Leading Individual Contributors
| Factor | China ARD (95% CI) | China AP | UK ARD (95% CI) | UK AP |
|---|---|---|---|---|
| Cigarette smoking | 111.87 (95.38–128.00) | 51.75% | 12.49 (1.82–24.39) | 6.26% |
| Heavy alcohol drinking | 32.64 (24.61–40.43) | 15.10% | Not specified in source | Not specified in source |
| Chronic liver diseases | 21.72 (17.68–26.24) | 10.05% | Not specified in source | Not specified in source |
| Low fruit intake | 21.42 (11.53–31.42) | 9.91% | Not specified in source | Not specified in source |
| Obesity | Not specified in source | Not specified in source | 15.34 (6.06–24.08) | 7.68% |
| Diabetes | Not specified in source | Not specified in source | 7.00 (3.39–10.56) | 3.51% |
In China, metabolic factors including obesity and diabetes contributed minimally to the gap for non–sex-specific cancers combined; in the UK, contributors were dominated by metabolic rather than behavioral exposures.
Safety Profile
Not applicable — this is an observational cohort study with no therapeutic intervention, and no adverse-event data were reported.

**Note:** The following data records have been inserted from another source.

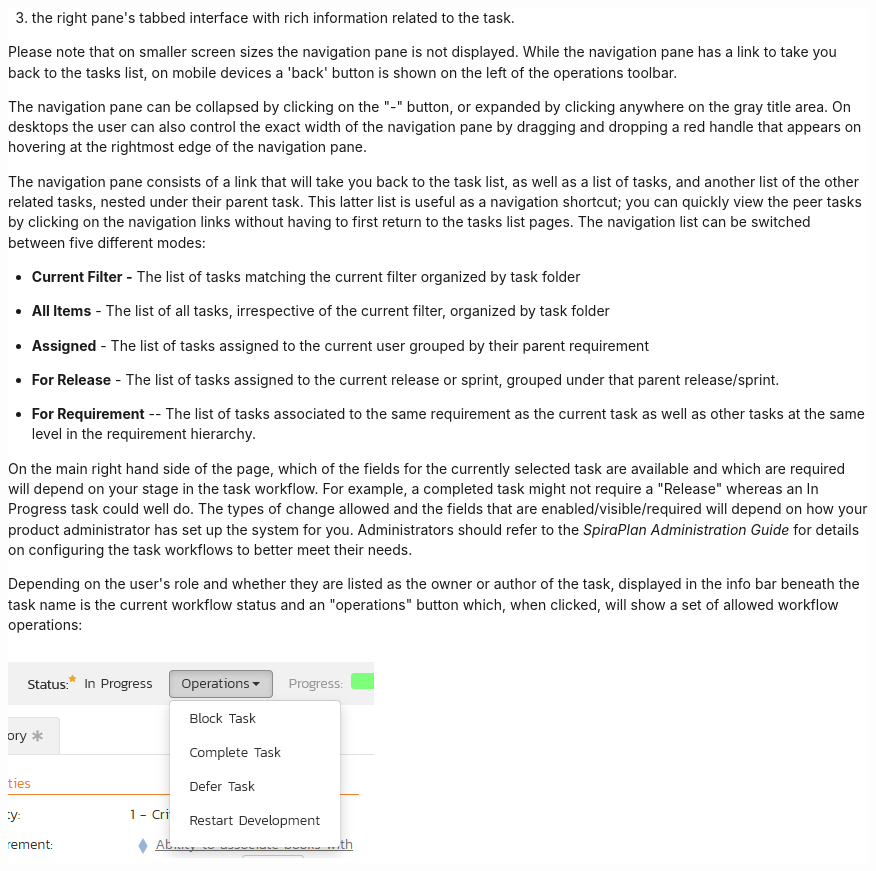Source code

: 3.  the right pane's tabbed interface with rich information related to
the task.

Please note that on smaller screen sizes the navigation pane is not
displayed. While the navigation pane has a link to take you back to the
tasks list, on mobile devices a 'back' button is shown on the left of
the operations toolbar.

The navigation pane can be collapsed by clicking on the "-" button, or
expanded by clicking anywhere on the gray title area. On desktops the
user can also control the exact width of the navigation pane by dragging
and dropping a red handle that appears on hovering at the rightmost edge
of the navigation pane.

The navigation pane consists of a link that will take you back to the
task list, as well as a list of tasks, and another list of the other
related tasks, nested under their parent task. This latter list is
useful as a navigation shortcut; you can quickly view the peer tasks by
clicking on the navigation links without having to first return to the
tasks list pages. The navigation list can be switched between five
different modes:

-   **Current Filter -** The list of tasks matching the current filter
organized by task folder

-   **All Items** - The list of all tasks, irrespective of the current
filter, organized by task folder

-   **Assigned** - The list of tasks assigned to the current user
grouped by their parent requirement

-   **For Release** - The list of tasks assigned to the current release
or sprint, grouped under that parent release/sprint.

-   **For Requirement** -- The list of tasks associated to the same
requirement as the current task as well as other tasks at the same
level in the requirement hierarchy.

On the main right hand side of the page, which of the fields for the
currently selected task are available and which are required will depend
on your stage in the task workflow. For example, a completed task might
not require a "Release" whereas an In Progress task could well do. The
types of change allowed and the fields that are enabled/visible/required
will depend on how your product administrator has set up the system for
you. Administrators should refer to the *SpiraPlan Administration Guide*
for details on configuring the task workflows to better meet their
needs.

Depending on the user's role and whether they are listed as the owner or
author of the task, displayed in the info bar beneath the task name is
the current workflow status and an "operations" button which, when
clicked, will show a set of allowed workflow operations:

![](img/Task_Tracking_295.png)

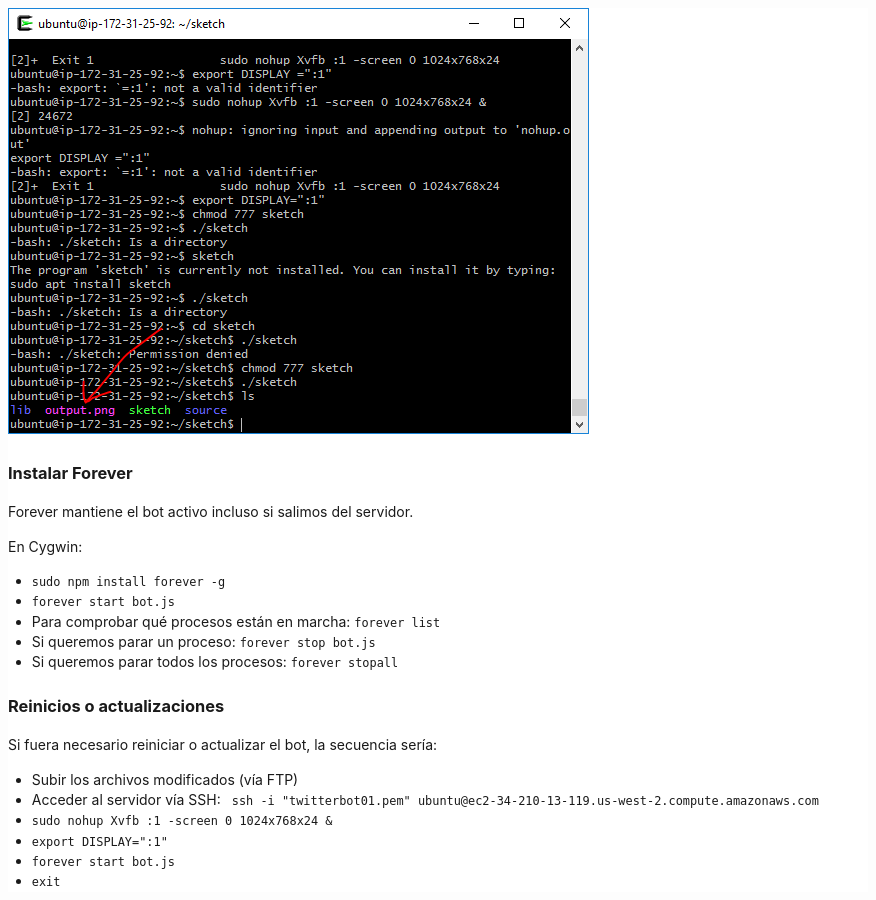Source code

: ![](img/18.PNG)


### Instalar Forever

Forever mantiene el bot activo incluso si salimos del servidor.

En Cygwin:

- ``sudo npm install forever -g``
- ``forever start bot.js``
- Para comprobar qué procesos están en marcha: ``forever list``
- Si queremos parar un proceso: ``forever stop bot.js``
- Si queremos parar todos los procesos: ``forever stopall``

### Reinicios o actualizaciones

Si fuera necesario reiniciar o actualizar el bot, la secuencia sería:

- Subir los archivos modificados (vía FTP)
- Acceder al servidor vía SSH: `` ssh -i "twitterbot01.pem" ubuntu@ec2-34-210-13-119.us-west-2.compute.amazonaws.com``
- ``sudo nohup Xvfb :1 -screen 0 1024x768x24 &``
- ``export DISPLAY=":1"``
- ``forever start bot.js``
- ``exit``

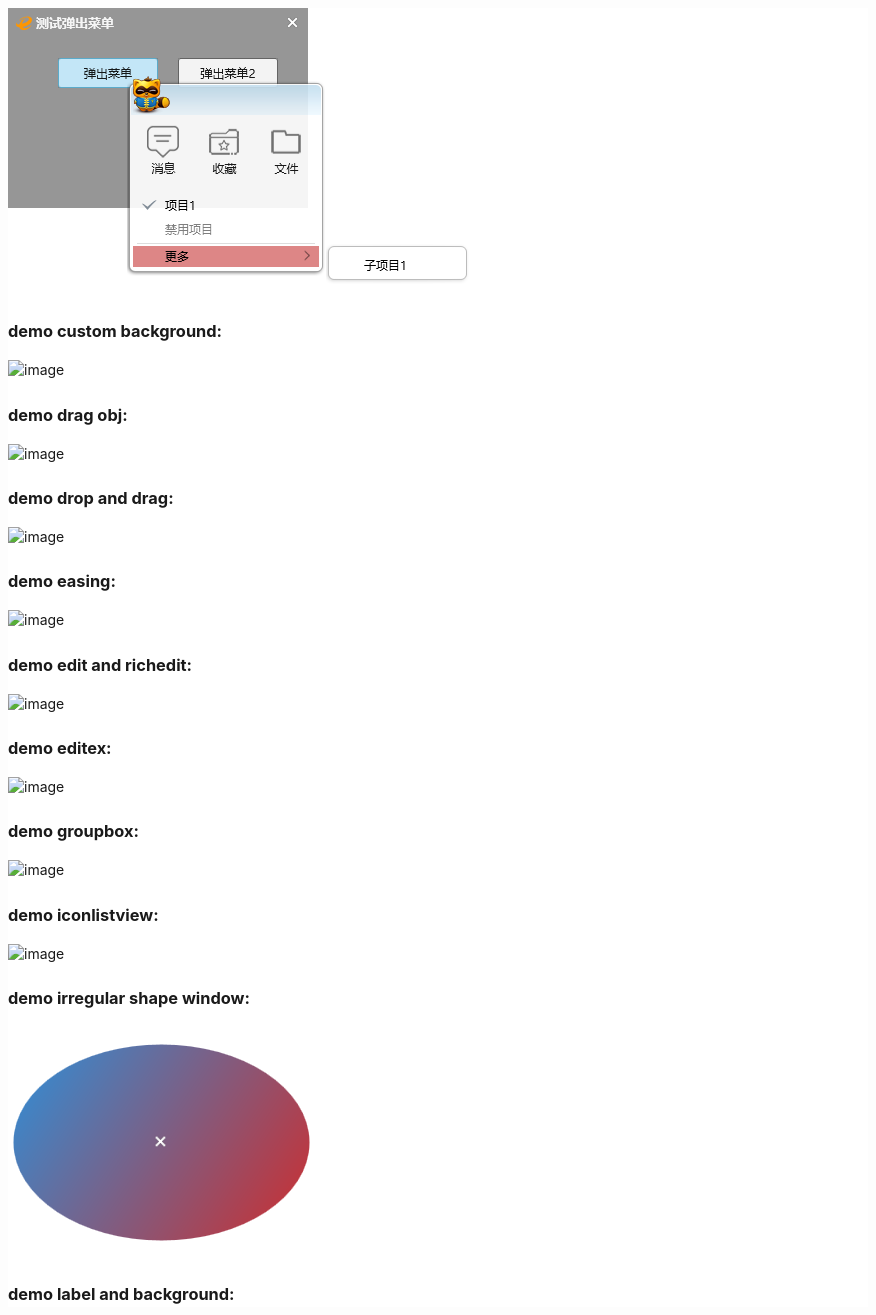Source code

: ![image](demo_image/demo_custommenu.png)    
### demo custom background:  
![image](demo_image/demo_custombackground.png)    
### demo drag obj:  
![image](demo_image/demo_drag_obj.png)    
### demo drop and drag:  
![image](demo_image/demo_dropdrag.png)    
### demo easing: 
![image](demo_image/demo_easing.png)    
### demo edit and richedit:  
![image](demo_image/demo_edit_richedit.png)   
### demo editex:  
![image](demo_image/demo_editex.png)    
### demo groupbox:  
![image](demo_image/demo_groupbox.png)    
### demo iconlistview:  
![image](demo_image/demo_iconlistview.png)      
### demo irregular shape window:  
![image](demo_image/demo_irregular_shape_window.png)    
### demo label and background:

Interpretation and Broader Context
Reducing cancer sex disparities may require prevention strategies tailored to population contexts.
The authors write that in China, targeting tobacco and alcohol control among males could be a potential priority; in the UK the measured factors explained only a modest proportion, underscoring the need to investigate unmeasured occupational and environmental exposures and intrinsic biological determinants. Sensitivity analyses (10-year PAFs, multiple imputation for physical activity, Fine-Gray competing-risk models) were reported as concordant with the primary analysis. The ARD estimates are quantitative attributions under model assumptions and do not represent definitive causal partitions.
Limitations
Limitations noted by the authors: observational design with residual confounding and reverse causation; sex structurally confounded with cohort and calendar time in the Chinese analysis; baseline-only, self-reported exposures; no data on occupational exposures, air pollution or infectious agents; participants aged 40–74 at baseline; urban Chinese and predominantly White European UK Biobank samples.